*** Extracted material ***
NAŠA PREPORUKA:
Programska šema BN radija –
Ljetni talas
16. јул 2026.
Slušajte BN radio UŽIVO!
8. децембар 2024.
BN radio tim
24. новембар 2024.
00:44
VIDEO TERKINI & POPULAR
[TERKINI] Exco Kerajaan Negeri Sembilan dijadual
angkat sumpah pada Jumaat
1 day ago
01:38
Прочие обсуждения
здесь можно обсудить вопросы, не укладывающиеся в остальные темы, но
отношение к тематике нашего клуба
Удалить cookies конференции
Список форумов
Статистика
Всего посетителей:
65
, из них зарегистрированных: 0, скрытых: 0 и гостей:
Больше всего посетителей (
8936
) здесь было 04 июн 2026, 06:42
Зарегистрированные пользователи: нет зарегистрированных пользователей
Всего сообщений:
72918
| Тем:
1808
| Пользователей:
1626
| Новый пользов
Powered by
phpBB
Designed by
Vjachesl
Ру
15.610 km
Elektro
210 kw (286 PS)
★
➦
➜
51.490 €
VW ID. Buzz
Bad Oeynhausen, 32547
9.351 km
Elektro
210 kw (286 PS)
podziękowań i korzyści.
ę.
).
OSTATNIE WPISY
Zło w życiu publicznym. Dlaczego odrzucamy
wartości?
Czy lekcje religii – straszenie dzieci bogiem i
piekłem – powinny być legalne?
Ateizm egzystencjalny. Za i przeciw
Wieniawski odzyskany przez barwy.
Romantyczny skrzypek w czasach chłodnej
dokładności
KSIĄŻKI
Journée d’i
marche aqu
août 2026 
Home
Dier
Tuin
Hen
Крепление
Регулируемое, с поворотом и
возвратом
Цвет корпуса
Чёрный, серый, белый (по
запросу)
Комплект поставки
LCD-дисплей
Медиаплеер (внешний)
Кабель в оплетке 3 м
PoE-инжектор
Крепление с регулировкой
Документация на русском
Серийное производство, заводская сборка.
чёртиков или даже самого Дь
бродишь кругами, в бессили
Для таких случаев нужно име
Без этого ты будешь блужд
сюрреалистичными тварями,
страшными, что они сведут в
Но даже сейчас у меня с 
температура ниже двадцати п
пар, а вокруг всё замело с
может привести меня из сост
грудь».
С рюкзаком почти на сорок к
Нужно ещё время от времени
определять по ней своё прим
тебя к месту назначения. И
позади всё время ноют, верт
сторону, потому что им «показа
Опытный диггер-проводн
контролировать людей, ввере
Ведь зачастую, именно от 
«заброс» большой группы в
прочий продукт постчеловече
***
- [Instruction] Please convert every line of text in the items above into a JSON list of strings, one string per line, with blank lines left out.

- [Task solution]
[
  "NAŠA PREPORUKA:",
  "Programska šema BN radija –",
  "Ljetni talas",
  "16. јул 2026.",
  "Slušajte BN radio UŽIVO!",
  "8. децембар 2024.",
  "BN radio tim",
  "24. новембар 2024.",
  "00:44",
  "VIDEO TERKINI & POPULAR",
  "[TERKINI] Exco Kerajaan Negeri Sembilan dijadual",
  "angkat sumpah pada Jumaat",
  "1 day ago",
  "01:38",
  "Прочие обсуждения",
  "здесь можно обсудить вопросы, не укладывающиеся в остальные темы, но",
  "отношение к тематике нашего клуба",
  "Удалить cookies конференции",
  "Список форумов",
  "Статистика",
  "Всего посетителей:",
  "65",
  ", из них зарегистрированных: 0, скрытых: 0 и гостей:",
  "Больше всего посетителей (",
  "8936",
  ") здесь было 04 июн 2026, 06:42",
  "Зарегистрированные пользователи: нет зарегистрированных пользователей",
  "Всего сообщений:",
  "72918",
  "| Тем:",
  "1808",
  "| Пользователей:",
  "1626",
  "| Новый пользов",
  "Powered by",
  "phpBB",
  "Designed by",
  "Vjachesl",
  "Ру",
  "15.610 km",
  "Elektro",
  "210 kw (286 PS)",
  "★",
  "➦",
  "➜",
  "51.490 €",
  "VW ID. Buzz",
  "Bad Oeynhausen, 32547",
  "9.351 km",
  "Elektro",
  "210 kw (286 PS)",
  "podziękowań i korzyści.",
  "ę.",
  ").",
  "OSTATNIE WPISY",
  "Zło w życiu publicznym. Dlaczego odrzucamy",
  "wartości?",
  "Czy lekcje religii – straszenie dzieci bogiem i",
  "piekłem – powinny być legalne?",
  "Ateizm egzystencjalny. Za i przeciw",
  "Wieniawski odzyskany przez barwy.",
  "Romantyczny skrzypek w czasach chłodnej",
  "dokładności",
  "KSIĄŻKI",
  "Journée d’i",
  "marche aqu",
  "août 2026 ",
  "Home",
  "Dier",
  "Tuin",
  "Hen",
  "Крепление",
  "Регулируемое, с поворотом и",
  "возвратом",
  "Цвет корпуса",
  "Чёрный, серый, белый (по",
  "запросу)",
  "Комплект поставки",
  "LCD-дисплей",
  "Медиаплеер (внешний)",
  "Кабель в оплетке 3 м",
  "PoE-инжектор",
  "Крепление с регулировкой",
  "Документация на русском",
  "Серийное производство, заводская сборка.",
  "чёртиков или даже самого Дь",
  "бродишь кругами, в бессили",
  "Для таких случаев нужно име",
  "Без этого ты будешь блужд",
  "сюрреалистичными тварями,",
  "страшными, что они сведут в",
  "Но даже сейчас у меня с ",
  "температура ниже двадцати п",
  "пар, а вокруг всё замело с",
  "может привести меня из сост",
  "грудь».",
  "С рюкзаком почти на сорок к",
  "Нужно ещё время от времени",
  "определять по ней своё прим",
  "тебя к месту назначения. И",
  "позади всё время ноют, верт",
  "сторону, потому что им «показа",
  "Опытный диггер-проводн",
  "контролировать людей, ввере",
  "Ведь зачастую, именно от ",
  "«заброс» большой группы в",
  "прочий продукт постчеловече"
]